▶ [WORK TO COMPLETE]: Only the lines of the data holding the string "background" need to be returned.

▶ [SOURCE INFORMATION]:
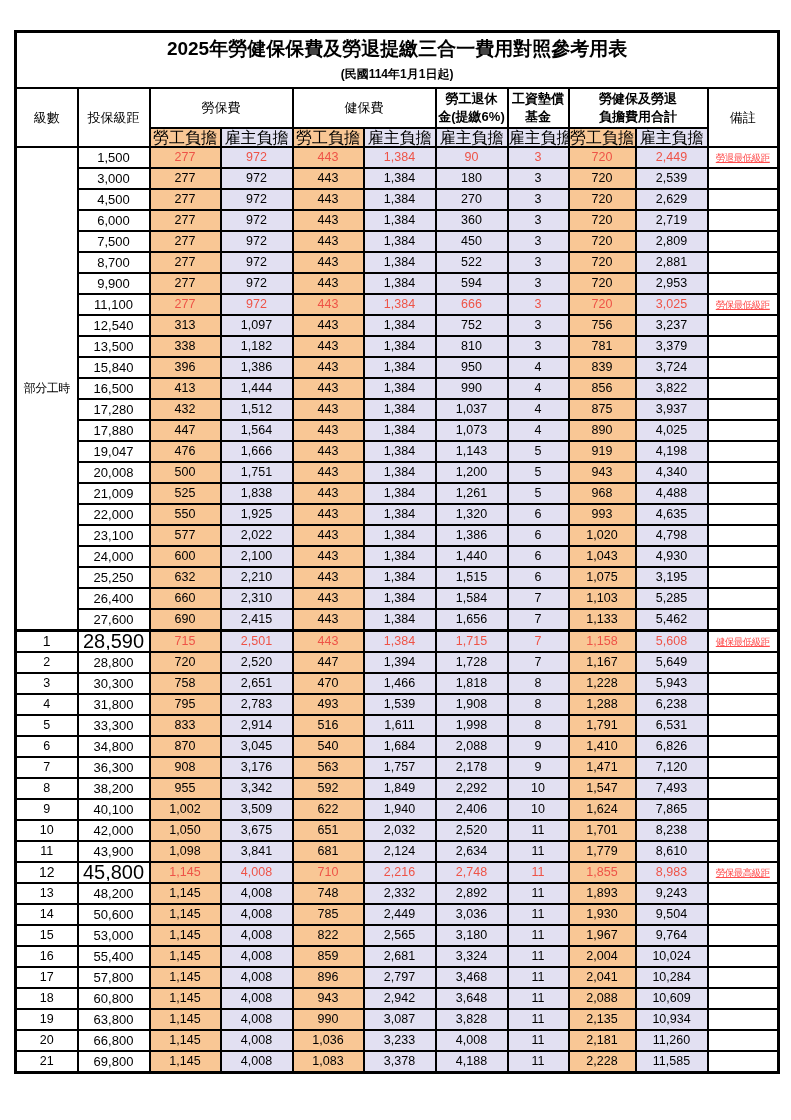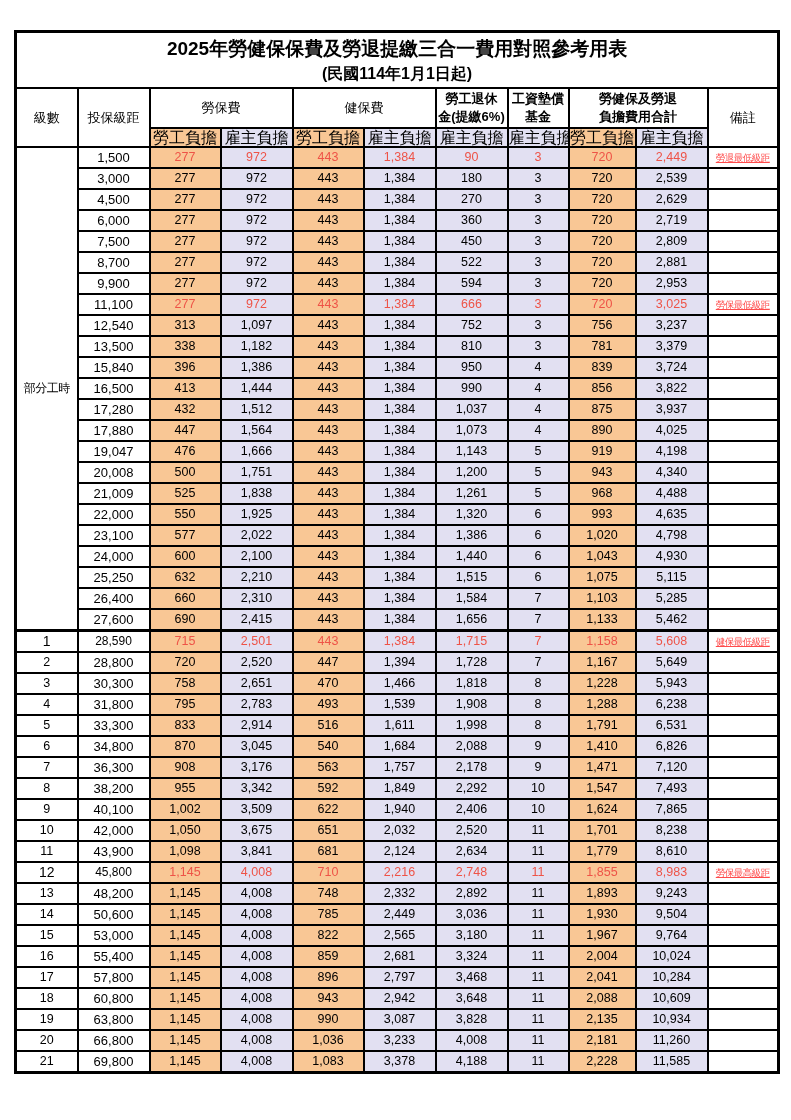--- a/index.html
+++ b/index.html
@@ -18,7 +18,7 @@
         white-space:nowrap;overflow:hidden;color:#000;}
   .title-cell{height:54px;background:#fff;}
   .title{font-size:19px;font-weight:bold;line-height:28px;}
-  .subtitle{font-size:16px;font-weight:bold;line-height:22px;}
+  .subtitle{font-size:12px;font-weight:bold;line-height:22px;}
   thead th{font-weight:normal;background:#fff;}
   .h1 th{height:38px;font-size:13px;}
   .h1 th div{line-height:18px;font-weight:bold;}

▶ [RESPONSE TO THE EXERCISE]:
   .title-cell{height:54px;background:#fff;}
   thead th{font-weight:normal;background:#fff;}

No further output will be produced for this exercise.